Speaking at the Australian Financial Review’s Banking and Wealth Summit in Sydney, Mr Byres said there would be a strategic review into the banks’ high exposure to debt to ensure they had sufficient capital reserves.
“If we are going to put an increasing number of eggs into a single basket, we’d better make sure that basket is an unquestionably strong one,” Mr Byres said.
“Put simply, the capital adequacy framework needs to address the concentration in housing lending that has built up in the banking system over time.”
APRA has already announced new measures to control lending and rein in the risk.
Figures published by the Reserve Bank of Australia yesterday show that household-debt-to-disposable-income ratio is now sitting at about 189 per cent.
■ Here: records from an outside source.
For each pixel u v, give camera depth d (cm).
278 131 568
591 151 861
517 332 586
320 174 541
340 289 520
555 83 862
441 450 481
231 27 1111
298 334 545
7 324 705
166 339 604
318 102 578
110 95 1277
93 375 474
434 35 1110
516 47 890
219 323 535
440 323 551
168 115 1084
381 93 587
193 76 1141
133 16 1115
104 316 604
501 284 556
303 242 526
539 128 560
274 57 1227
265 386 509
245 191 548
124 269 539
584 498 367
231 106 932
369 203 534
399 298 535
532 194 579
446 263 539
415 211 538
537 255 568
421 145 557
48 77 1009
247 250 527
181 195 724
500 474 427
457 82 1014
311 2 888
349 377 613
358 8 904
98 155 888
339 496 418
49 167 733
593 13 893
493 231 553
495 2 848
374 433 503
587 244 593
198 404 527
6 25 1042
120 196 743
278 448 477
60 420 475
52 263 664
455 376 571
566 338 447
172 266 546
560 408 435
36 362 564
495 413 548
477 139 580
For much of the 2000s, it was at about 160 per cent while only 25 years ago, it stood at about 60 per cent.
Research by consultants Digital Finance Analytics shows that about 670,000 of the nation’s 3.1 million households are unable to meet their living and interest rate costs, despite record low interest rates.
“The battlers are always close to the edge, but if you look at those in severe stress they’re more widely spread,” Martin North, the firm’s principal told the Australian Financial Review.
“It’s the more affluent household groups, with big mortgages and lifestyle, now finding mortgage rates are rising when wages aren’t that are more exposed. They’re used to being profligate and they may not have as much in the bank as you’d expect.